Charge-exchange reactions are a unique tool to study the spin-isospin response of nuclei. In contrast to β decay, in which only nuclear states in the limited Q-value window are accessible, charge-exchange reactions probe the entire response function, including the giant resonance region. Gamma-ray tagging in charge-exchange reactions has become an important new experimental tool in recent years, complementing high-resolution particle spectroscopy. A variety of new reaction probes involving the detection of γ rays have been developed to isolate specific spin-isospin excitations in charge-exchange experiments with beams of about 100 MeV/u and above. With rare-isotope beam intensities and γ-ray detection capabilities currently available, the scientific reach of these experiments has been limited: the nuclei studied were light (A<35) and relatively close to stability. With GRETA, the efficiency and quality of these new types of experiments can be vastly improved, and in combination with the availability of intense rare-isotope beams at FRIB, provide exciting opportunities to improve our understanding of the spin-isospin response of nuclei far away from stability.
The (7Li,7Be+γ) reaction in inverse kinematics was used to measure the Gamow-Teller strength distribution in the (n,p) or β+ direction in unstable isotopes [Zeg10,Meh12] with the goal to probe configuration mixing and shell evolution in neutron-rich nuclei. In these experiments, a 429-keV γ line emitted at rest when 7Be is produced in its 1/2- excited state at 429 keV from the 3/2- 7Li ground state, serves as a clean tag for a spin-transfer (ΔS=1) charge-exchange reaction. The excitation energy of the probed rare isotope is determined by tracing the path of the recoiling excited rare isotope in a magnetic spectrometer, while additional information is deduced from detecting in-flight decay γ rays emitted from this recoiled nucleus.
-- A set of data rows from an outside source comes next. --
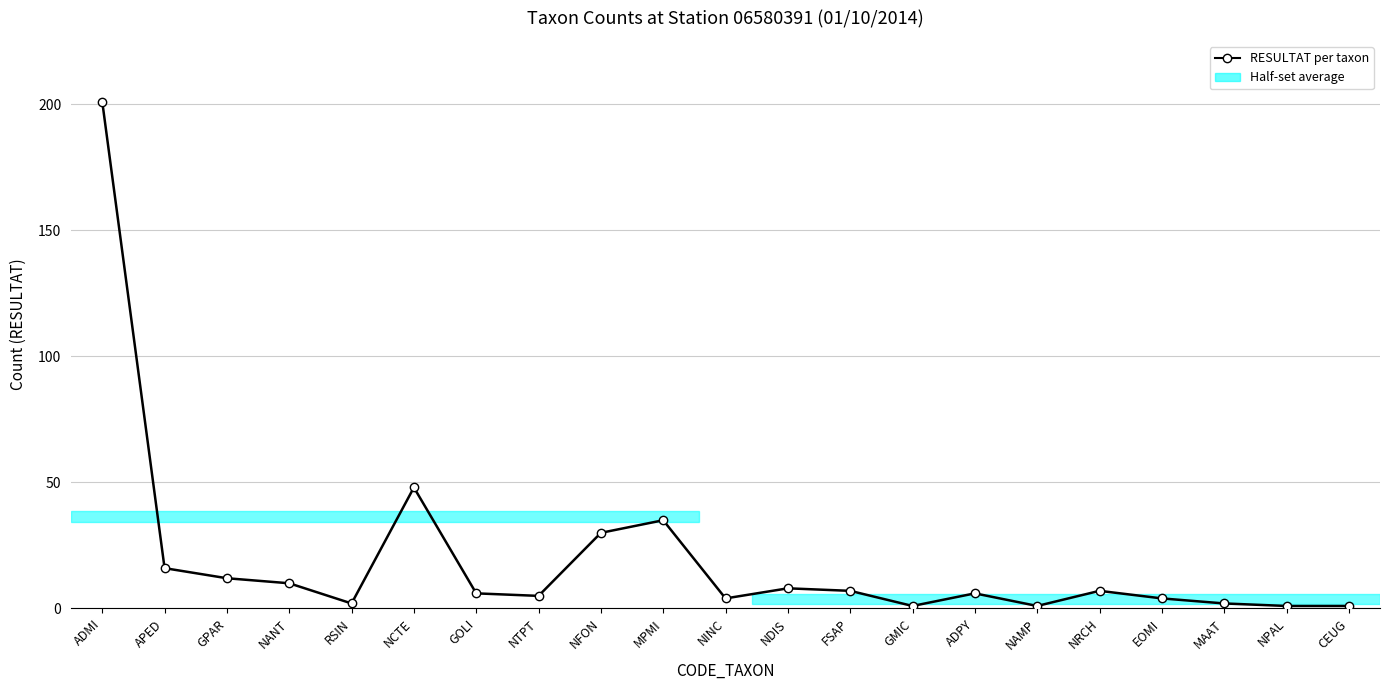

Is it true that the value at NTPT is 5?

True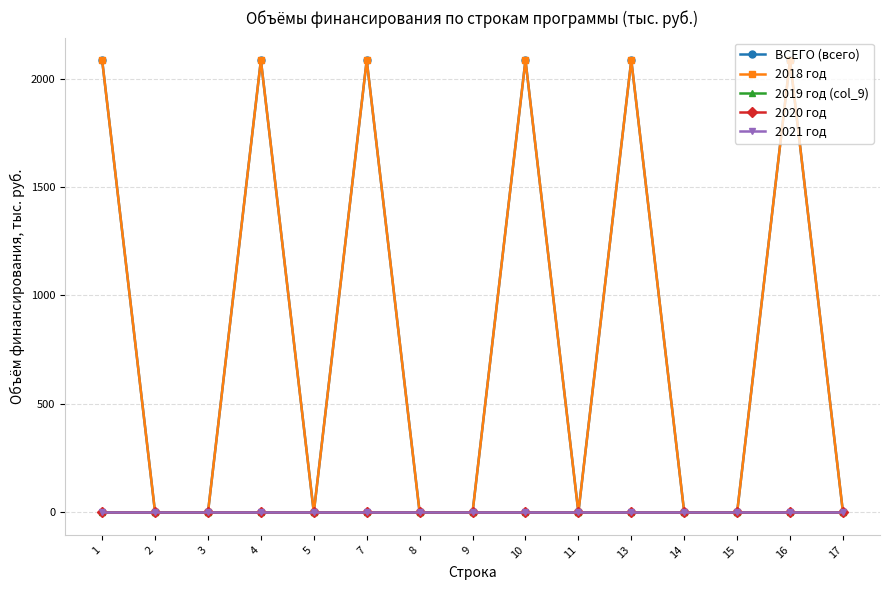

What is the sum of all ВСЕГО (всего) values?

12510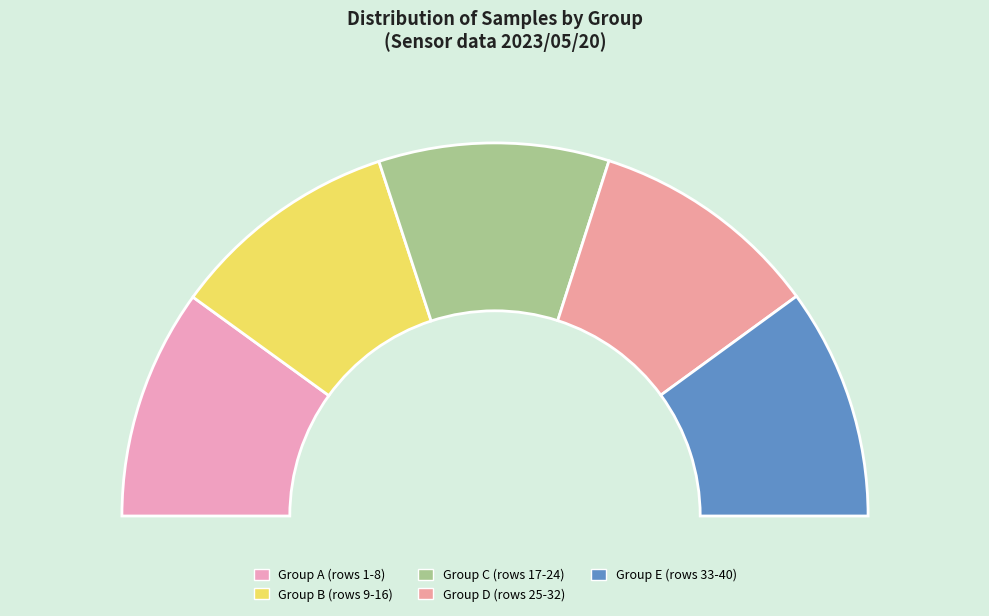

Does 0 represent more than half of the total?

No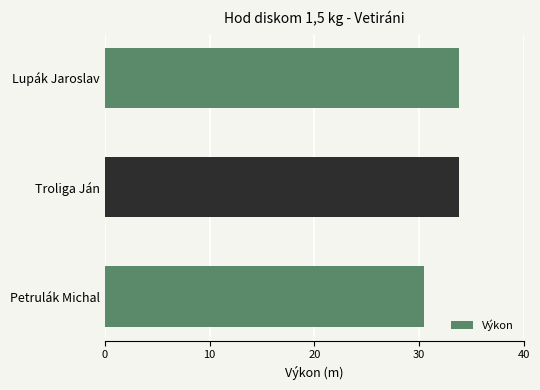

What is the label of the 2nd bar from the bottom?

Troliga Ján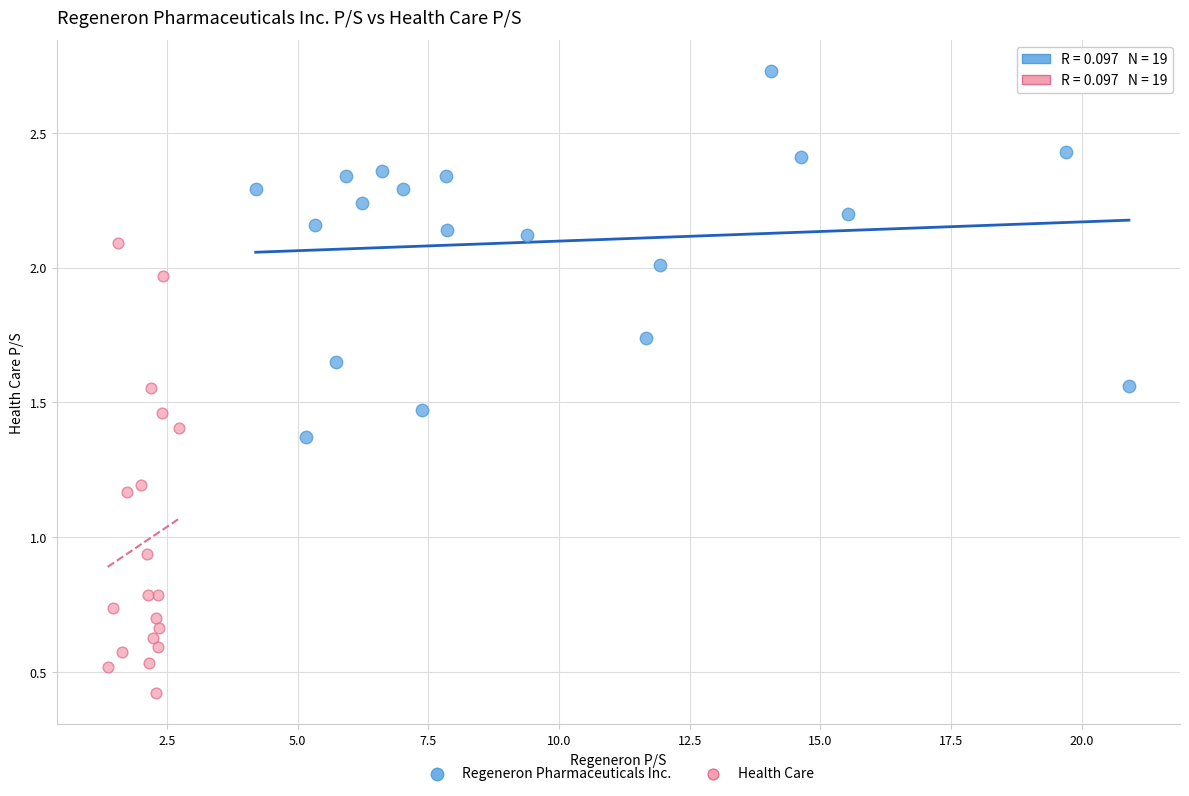

Which series has the widest spread of Y values?

Health Care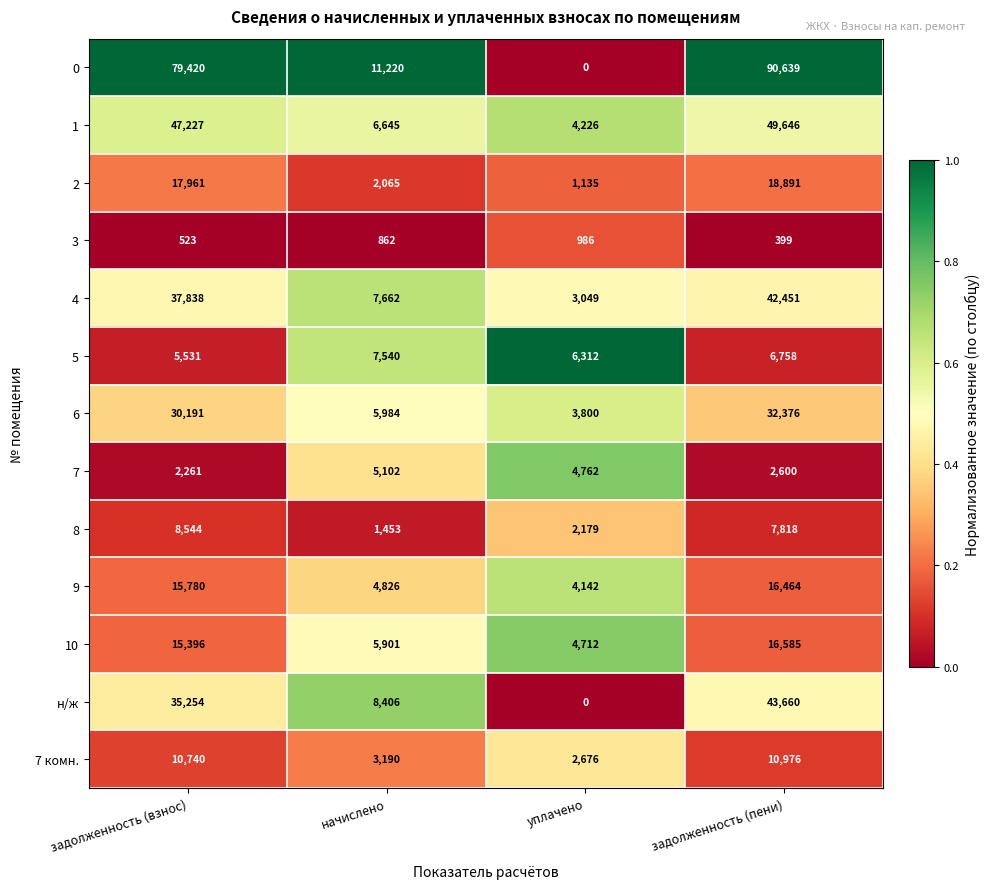

What is the average value of the 9 series?

10303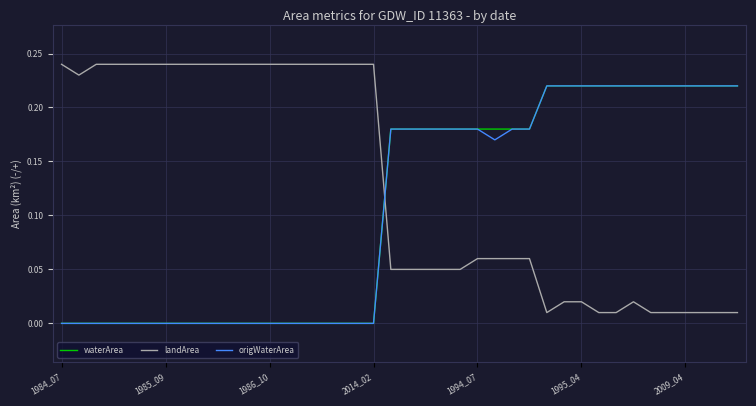

True or false: origWaterArea and landArea intersect in this chart.

True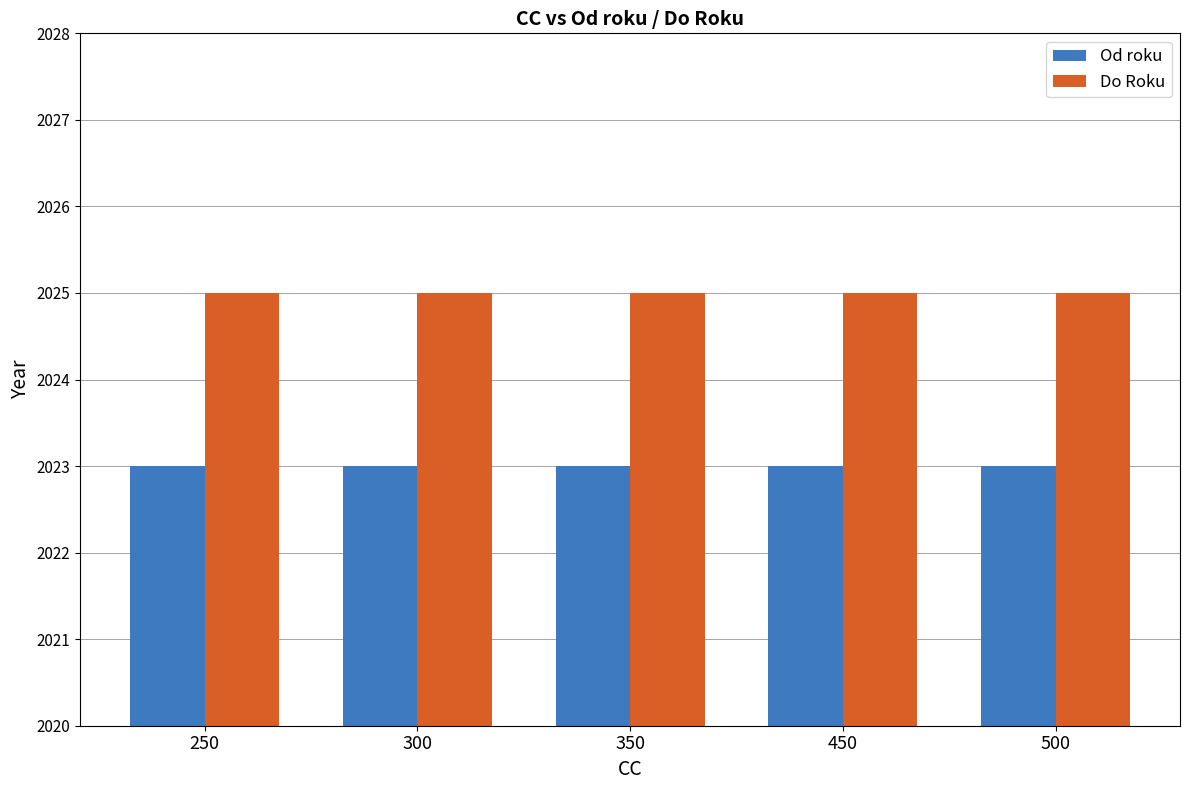

Reading left to right, transcribe all the data shown in this chart.

Od roku: 2023	2023	2023	2023	2023
Do Roku: 2025	2025	2025	2025	2025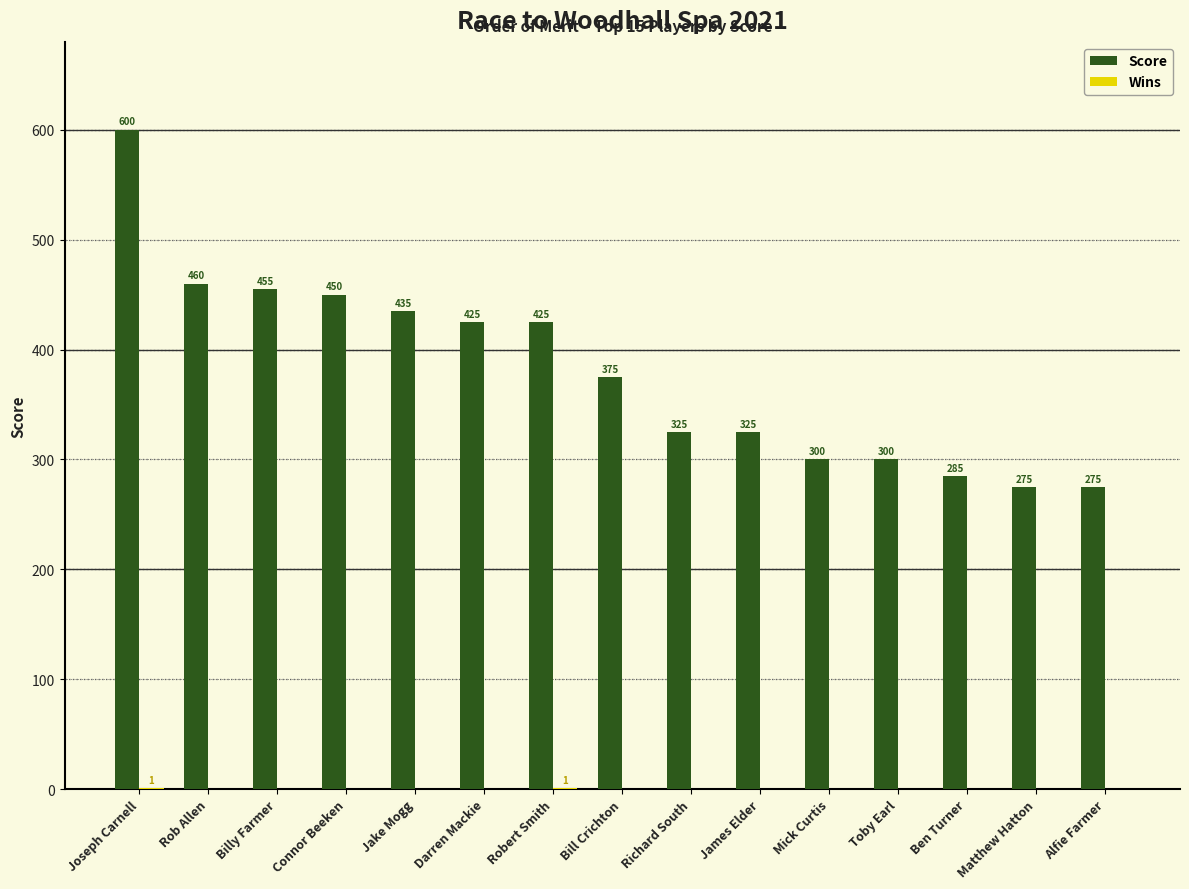

Which series changed the most between Ben Turner and Alfie Farmer?

Score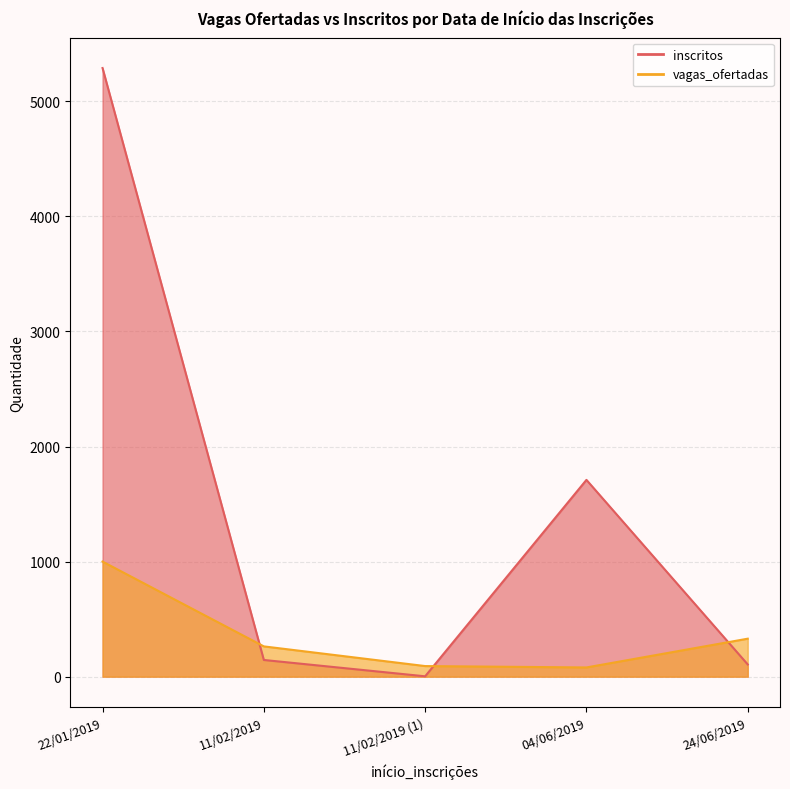

What is the sum of the inscritos values at 22/01/2019 and 24/06/2019?

5395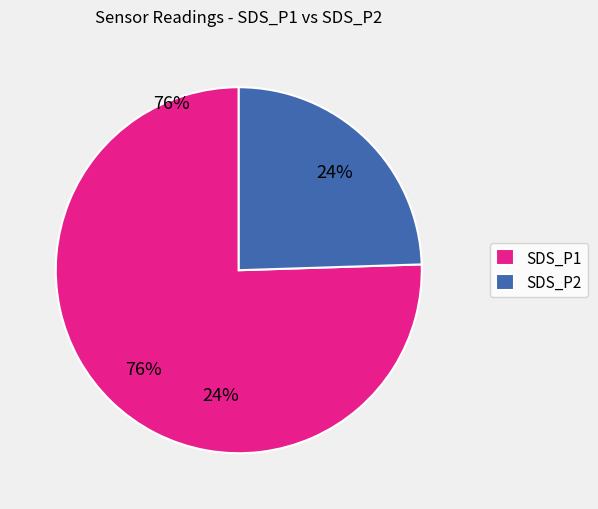

Do SDS_P2 and SDS_P1 together represent more than half of the pie?

Yes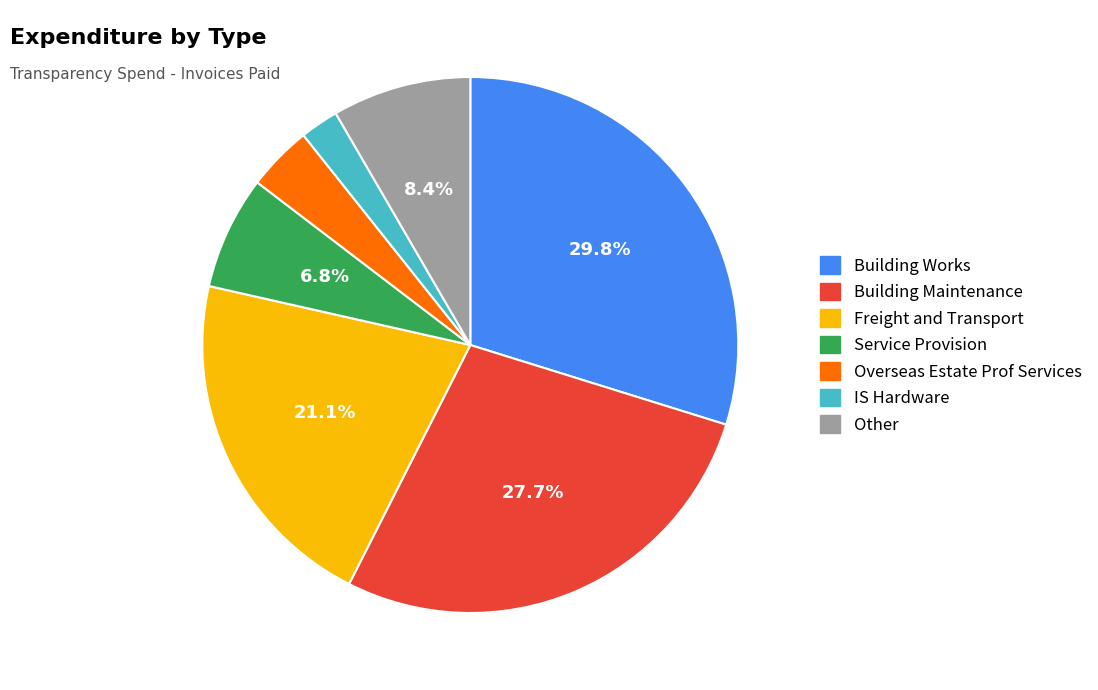

Is there a majority slice in this chart?

No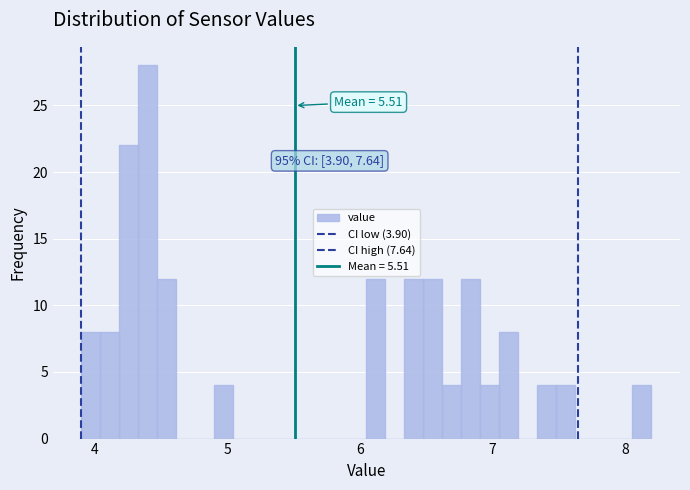

Around what value on the x-axis is the tallest bar? Give the approximate position of its centre, as read against the axis.

4.4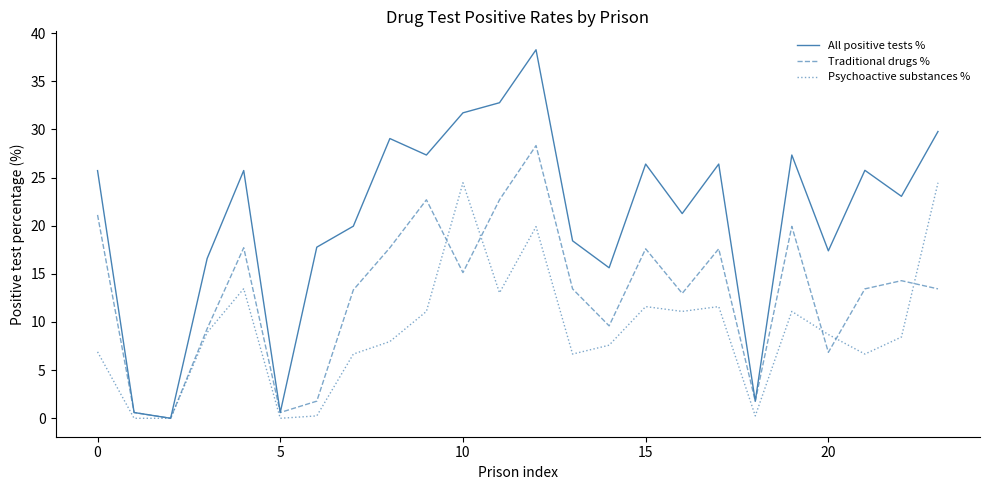

Which series has the largest range (max minus min)?

All positive tests %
Although significant successes were achieved, the technique was limited in part by the ability to detect photons with high efficiency and with sufficient angular resolution to perform Doppler reconstruction of the inflight γ-rays. GRETA will revolutionize these measurements, as both of these issues will be resolved. By placing GRETA around the target station of the planned High-Rigidity Spectrometer (HRS), further improvements can be made by including the detection of neutrons emitted in-flight from the excited rare-isotopes, in particular to reconstruct the Gamow-Teller strength beyond the neutron-decay threshold. Such a development would not only benefit nuclear structure studies, but also be of great importance for testing theoretical models used for estimating electron-capture rates in astrophysical phenomena.
Equally promising is the use of light rare-isotope beams as novel probes to extract detailed information about specific spin-isospin excitations and giant resonances. For example, the (10C,10B+γ) [Sas12] and (10Be,10B+γ) [Sco14] reactions have been employed to seek unambiguous evidence for the elusive isovector giant monopole resonance [Har01,Yos10,Nik13] (IVGMR). The IVGMR is the isovector partner of the isoscalar giant monopole resonance and can be described macroscopically as an out-of-phase breathing mode of the neutron and proton fluids. A detailed knowledge of its properties will complement information about the equation of state of nuclear matter obtained from the properties of the ISGMR [Har01] and further constrain theoretical models used in, for example, the modeling of neutron skins and neutron stars. Because the IVGMR is not associated with spin transfer (ΔS=0), it is usually impossible to isolate its signature in charge-exchange experiments, since spin transfer transitions (ΔS=1) strongly dominate. By impinging unstable 10C or 10Be (both have Jπ=0+) beams on stable targets, and gating on γ rays from the 0+ excited state in 10B (1.022 MeV γ ray from the decay of the 1.74 MeV 0+ state) that are emitted in flight, a clean ΔS=0 filter can be created. The (10C,10B+γ) experiment [Sas12] suffered from a limited Doppler-reconstructed γ-ray energy resolution, which made it difficult to unambiguously characterize background under the 1.022 MeV γ ray and resulted in relative poor signal-to-noise ratios. The (10Be,10B+γ) experiment [Sco14] resolved these issues by using GRETINA. However, given the limited solid-angle coverage of GRETINA, and the relatively low 10Be beam intensities currently available, the heaviest target that could be studied at NSCL was 28Si.
The use of GRETA, in combination with intense rare-isotope beams at FRIB, will provide unprecedented access to details of the IVGMR, for which the only significant information comes from studies that suffered from very significant and poorly-understood backgrounds [Ere86, Iro86, Nak99]. GRETA provides additional opportunities: due to its near 4π solid-angle coverage, high-energy γ rays can be reconstructed by using add-back techniques, which will enable the detection of direct, high-energy decay branches from giant resonances. Moreover, due to the large solid angle coverage, the angular distribution of the emitted γ rays from specific excitations/resonances can be studied to constrain their multipolarities.